Sensex rose up to 82,957, while Nifty 50 gained more than 200 points. The sharp rise led to an increase in the market capitalisation of all BSE-listed firms by more than Rs 3 lakh crore.
HCL Tech, Tata Steel, Infosys and others led gains on the Sensex, while Eternal, State Bank of India (SBI), Kotak Mahindra Bank, ITC and Asian Paints were the only losers, trading in the red with marginal losses.
All sectoral indices are currently in the green, with Nifty IT and Nifty Metal leading gains by rising more than 2%. Nifty Auto and Nifty Realty indices followed, rising more than 1% each.
Here are the five key factors pushing the markets higher up:
1) IT stocks rebound
The shares of IT companies have sharply jumped in trade today, accompanying their Wall Street peers a day after crash. The Nifty IT index is currently up more than 2% to 30,727. HCLTech led gains, jumping more than 3%, while Infosys and Tata Consultancy Services (TCS) gained 2.5% each. Today’s rise comes after AI startup Anthropic signed multiple partnerships with SaaS companies, easing concerns about the possibility of artificial intelligence-led disruption in the sector. The Nifty IT index has today snapped a five-session losing streak.

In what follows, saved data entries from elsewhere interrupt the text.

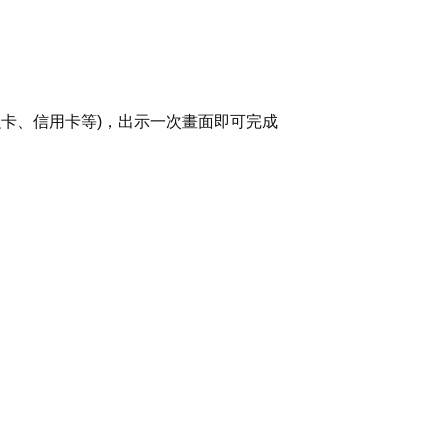
融卡、信用卡等)，出示一次畫面即可完成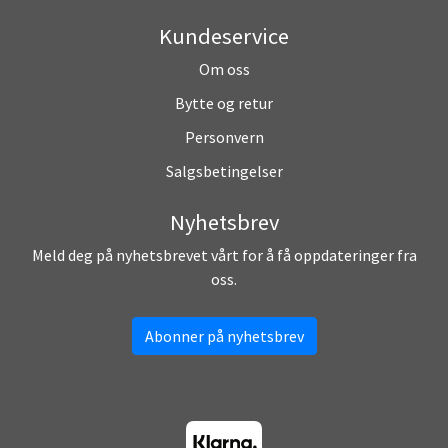
Kundeservice
Om oss
Bytte og retur
Personvern
Salgsbetingelser
Nyhetsbrev
Meld deg på nyhetsbrevet vårt for å få oppdateringer fra
oss.
Abonner på nyhetsbrev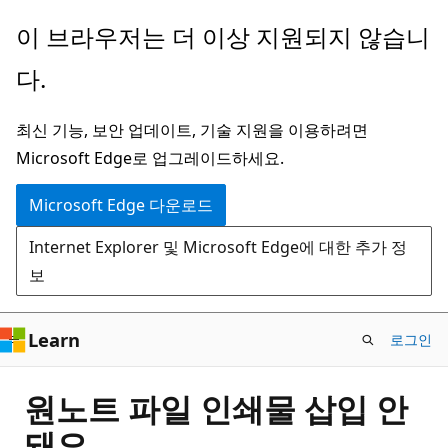
주
이 브라우저는 더 이상 지원되지 않습니
요
다.
콘
텐
최신 기능, 보안 업데이트, 기술 지원을 이용하려면
츠
Microsoft Edge로 업그레이드하세요.
로
건
Microsoft Edge 다운로드
너
Internet Explorer 및 Microsoft Edge에 대한 추가 정
뛰
보
기
Learn
로그인
원노트 파일 인쇄물 삽입 안
돼요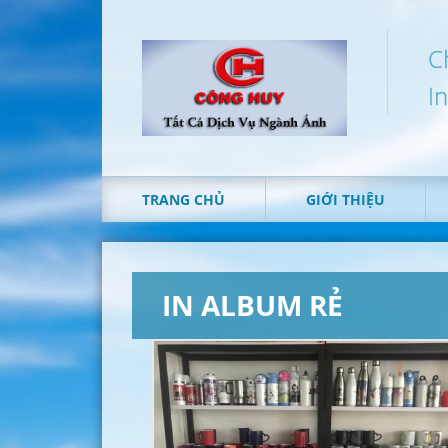
C
I
TRANG CHỦ
GIỚI THIỆU
IN ALBUM RẺ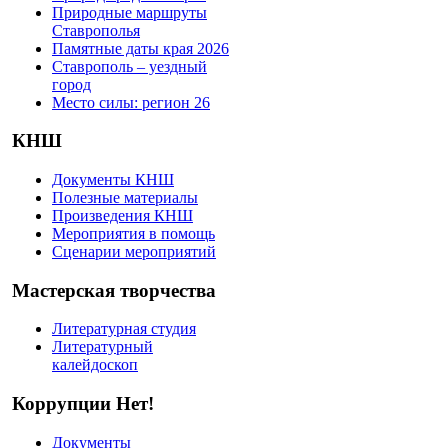
Природные маршруты
Ставрополья
Памятные даты края 2026
Ставрополь – уездный
город
Место силы: регион 26
КНШ
Документы КНШ
Полезные материалы
Произведения КНШ
Мероприятия в помощь
Сценарии мероприятий
Мастерская творчества
Литературная студия
Литературный
калейдоскоп
Коррупции Нет!
Документы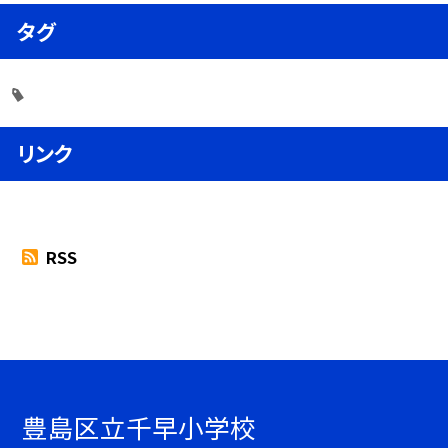
タグ
リンク
RSS
豊島区立千早小学校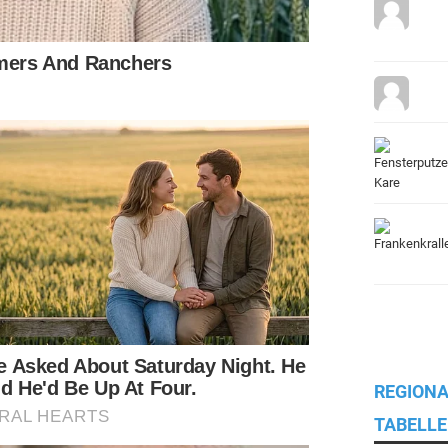
REGIONA
TABELLE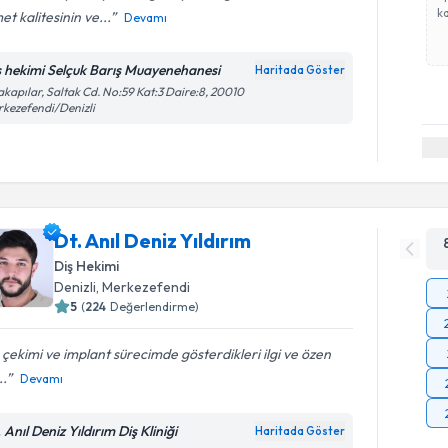
ka
et kalitesinin ve...
Devamı
ş hekimi Selçuk Barış Muayenehanesi
Haritada Göster
akapılar, Saltak Cd. No:59 Kat:3 Daire:8, 20010
kezefendi/Denizli
Dt. Anıl Deniz Yıldırım
Diş Hekimi
Denizli
, Merkezefendi
5
(
224
Değerlendirme)
 çekimi ve implant sürecimde gösterdikleri ilgi ve özen
..
Devamı
 Anıl Deniz Yıldırım Diş Kliniği
Haritada Göster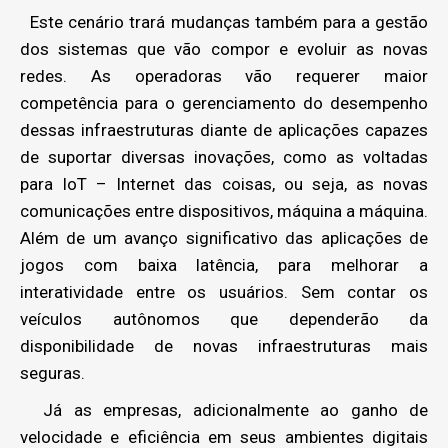
Este cenário trará mudanças também para a gestão
dos sistemas que vão compor e evoluir as novas
redes. As operadoras vão requerer maior
competência para o gerenciamento do desempenho
dessas infraestruturas diante de aplicações capazes
de suportar diversas inovações, como as voltadas
para IoT – Internet das coisas, ou seja, as novas
comunicações entre dispositivos, máquina a máquina.
Além de um avanço significativo das aplicações de
jogos com baixa latência, para melhorar a
interatividade entre os usuários. Sem contar os
veículos autônomos que dependerão da
disponibilidade de novas infraestruturas mais
seguras.
Já as empresas, adicionalmente ao ganho de
velocidade e eficiência em seus ambientes digitais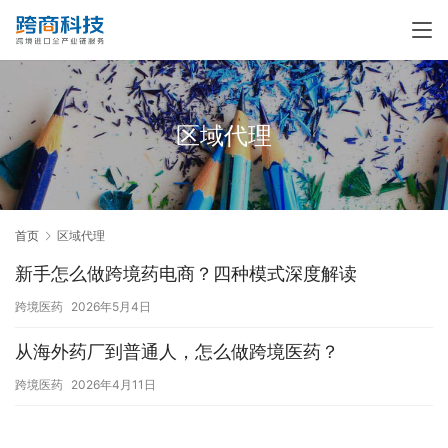
区域代理
首页
区域代理
新手怎么做跨境药电商？四种模式深度解读
跨境医药
2026年5月4日
从海外药厂到普通人，怎么做跨境医药？
跨境医药
2026年4月11日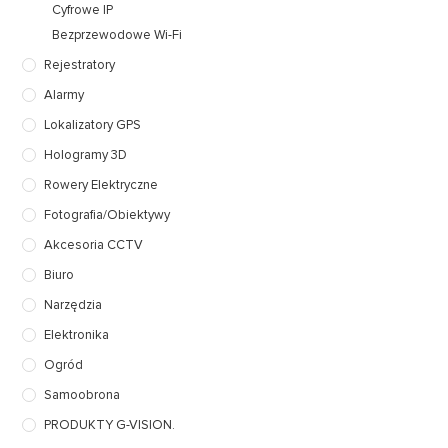
Cyfrowe IP
Bezprzewodowe Wi-Fi
Rejestratory
Alarmy
Lokalizatory GPS
Hologramy 3D
Rowery Elektryczne
Fotografia/Obiektywy
Akcesoria CCTV
Biuro
Narzędzia
Elektronika
Ogród
Samoobrona
PRODUKTY G-VISION.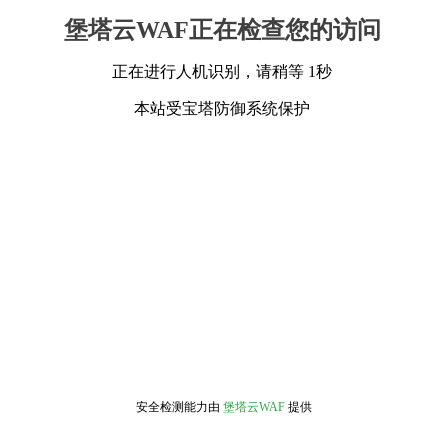
堡塔云WAF正在检查您的访问
正在进行人机识别，请稍等 1秒
本站受宝塔防御系统保护
安全检测能力由
堡塔云WAF
提供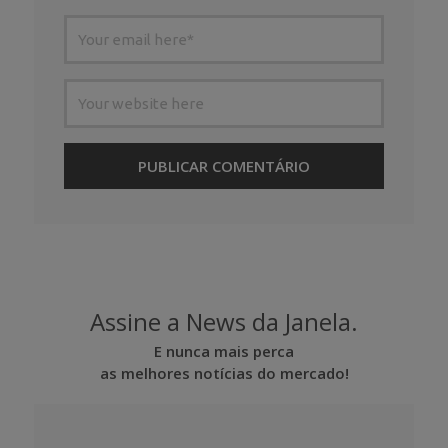
Assine a News da Janela.
E nunca mais perca
as melhores notícias do mercado!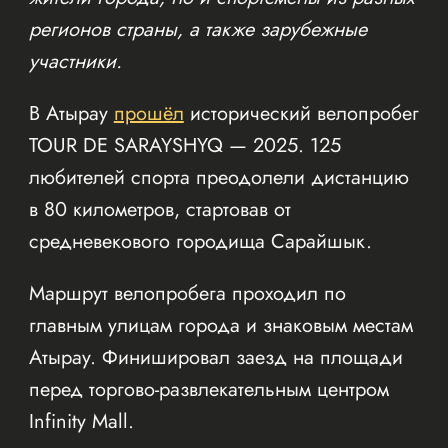
регионов страны, а также зарубежные
участники.
В Атырау
прошёл
исторический велопробег
TOUR DE SARAYSHYQ — 2025. 125
любителей спорта преодолели дистанцию
в 80 километров, стартовав от
средневекового городища Сарайшык.
Маршрут велопробега проходил по
главным улицам города и знаковым местам
Атырау. Финишировал заезд на площади
перед торгово-развлекательным центром
Infinity Mall.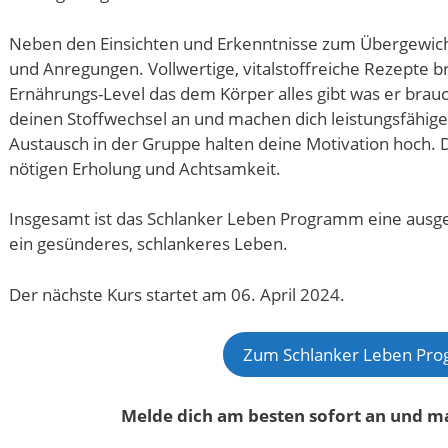
Neben den Einsichten und Erkenntnisse zum Übergewicht 
und Anregungen. Vollwertige, vitalstoffreiche Rezepte b
Ernährungs-Level das dem Körper alles gibt was er bra
deinen Stoffwechsel an und machen dich leistungsfähiger
Austausch in der Gruppe halten deine Motivation hoch. D
nötigen Erholung und Achtsamkeit.
Insgesamt ist das Schlanker Leben Programm eine ausge
ein gesünderes, schlankeres Leben.
Der nächste Kurs startet am 06. April 2024.
Zum Schlanker Leben Pr
Melde dich am besten sofort an und ma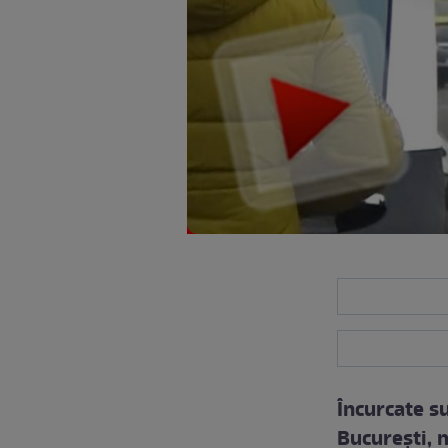
Încurcate su
Bucureşti, 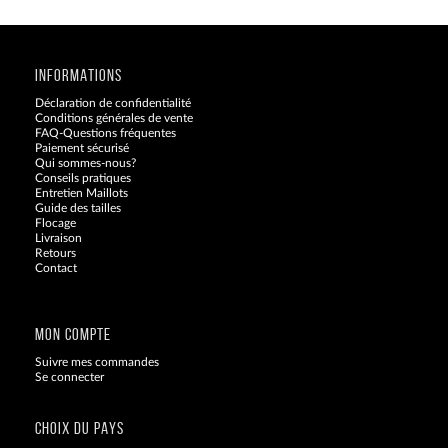
INFORMATIONS
Déclaration de confidentialité
Conditions générales de vente
FAQ-Questions fréquentes
Paiement sécurisé
Qui sommes-nous?
Conseils pratiques
Entretien Maillots
Guide des tailles
Flocage
Livraison
Retours
Contact
Blog
MON COMPTE
Suivre mes commandes
Se connecter
CHOIX DU PAYS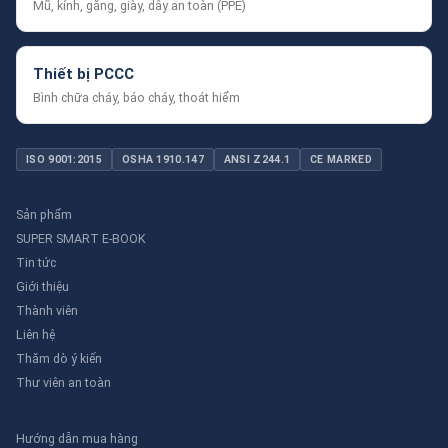
Mũ, kính, găng, giày, dây an toàn (PPE)
Thiết bị PCCC
Bình chữa cháy, báo cháy, thoát hiểm
ISO 9001:2015
OSHA 1910.147
ANSI Z244.1
CE MARKED
Sản phẩm
SUPER SMART E-BOOK
Tin tức
Giới thiệu
Thành viên
Liên hệ
Thăm dò ý kiến
Thư viên an toàn
Hướng dẫn mua hàng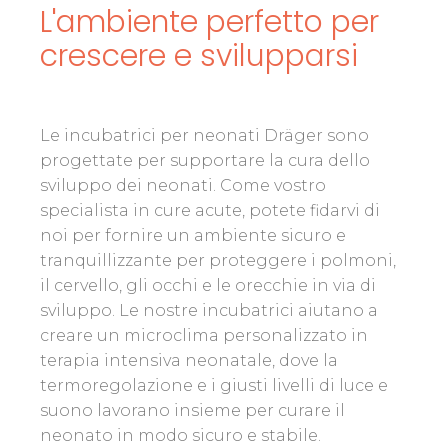
L'ambiente perfetto per
crescere e svilupparsi
Le incubatrici per neonati Dräger sono
progettate per supportare la cura dello
sviluppo dei neonati. Come vostro
specialista in cure acute, potete fidarvi di
noi per fornire un ambiente sicuro e
tranquillizzante per proteggere i polmoni,
il cervello, gli occhi e le orecchie in via di
sviluppo. Le nostre incubatrici aiutano a
creare un microclima personalizzato in
terapia intensiva neonatale, dove la
termoregolazione e i giusti livelli di luce e
suono lavorano insieme per curare il
neonato in modo sicuro e stabile.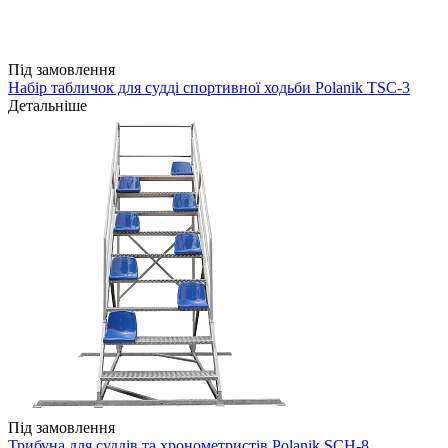
Під замовлення
Набір табличок для судді спортивної ходьби Polanik TSC-3
Детальніше
Під замовлення
Трибуна для суддів та хронометристів Polanik SCH-8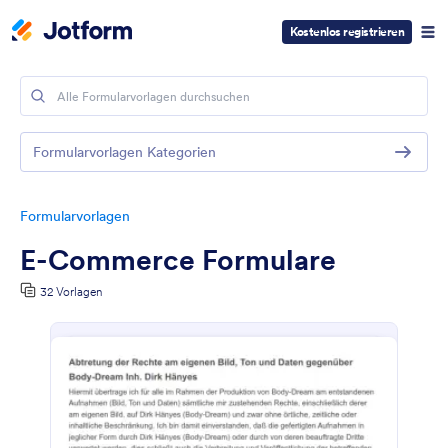
Kostenlos registrieren
Formularvorlagen Kategorien
Formularvorlagen
E-Commerce Formulare
32 Vorlagen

AI is a genuine disruption, but it is also turning into the next growth cycle for the winners, said Ravi Singh, Chief Research Officer at Master Capital Services. “Q3 commentary across the street increasingly suggests AI is becoming embedded in deal conversations and cost-takeout/vendor consolidation programs, which supports pipeline resilience even if discretionary remains uneven,” he added.
2) Global markets rise
Positive global cues also supported markets. US stock markets ended yesterday’s session higher, as tech stocks rebounded after a sharp decline earlier. The tech-heavy Nasdaq Composite gained over 1%, while the Dow Jones Industrial Average rose 0.76%. The S&P 500 index meanwhile gained 0.77%. Japan’s Nikkei rose nearly 3%, South Korea’s Kospi gained more than 2% and Hang Seng was up 0.63%.
3) Rupee rises
Rupee gained against the US dollar, rising 6 paise to $90.89 against the US dollar on Wednesday. This was supported by a weaker dollar and rise in Indian stock markets. However, forex traders advised caution amid the sharp rise in global crude oil prices and FII outflows. Crude oil prices are hovering near seven-month highs amid rising worries of a possible military conflict between US and Iran that would potentially disrupt supply. On the other hand, FII net sold equities worth Rs 102.53 crore earlier yesterday. However, domestic institutional investors remained net buyers, buying net equities worth Rs 3,161 crore on Tuesday.
4) No negative surprises from Trump’s speech
US President Donald Trump delivered his state of the Union address. While he reiterated claims like he ended eight wars including India-Pakistan conflict, he made no explosive announcements around tariffs. After US Supreme Court declared Trump’s tariffs illegal, the President claimed that most of the country’s trading partners want to continue to negotiate tariffs. “As time goes by, I believe the tariffs, paid by foreign countries, will, like in the past, substantially replace modern day system of income tax,” he added during his address.
Trump recently announced 10% tariff on imports to US after the SC ruling. This is lower than the previous tariff rates set by the US President on Indian imports, as well as the 18% rate agreed upon by the two countries as part of its trade framework.
5) Value buying
The sharp rise in Indian stock markets may have also been driven by value-buying after the strong decline seen yesterday. Indian stock markets crashed on Tuesday after two consecutive days of gains. Sensex fell nearly 1,069 points (1.28%) to close at 82,225.92, and Nifty 50 declined more than 288 points (1.12%) to end the session at 25,424.65. This was led by the sharp plunge in IT stocks, after AI startup Anthropic said its Claude Code tool could be used to modernise a legacy programming language which runs on IBM systems, retriggering worries about AI-led disruption in the sector.
Market analysts advised caution after yesterday’s fall. “Markets remain highly sensitive to geopolitical risks and sector-specific pressures, driving investors toward defensive, domestically focused segments,” said Vinod Nair, Head of Research, Geojit Investments Limited.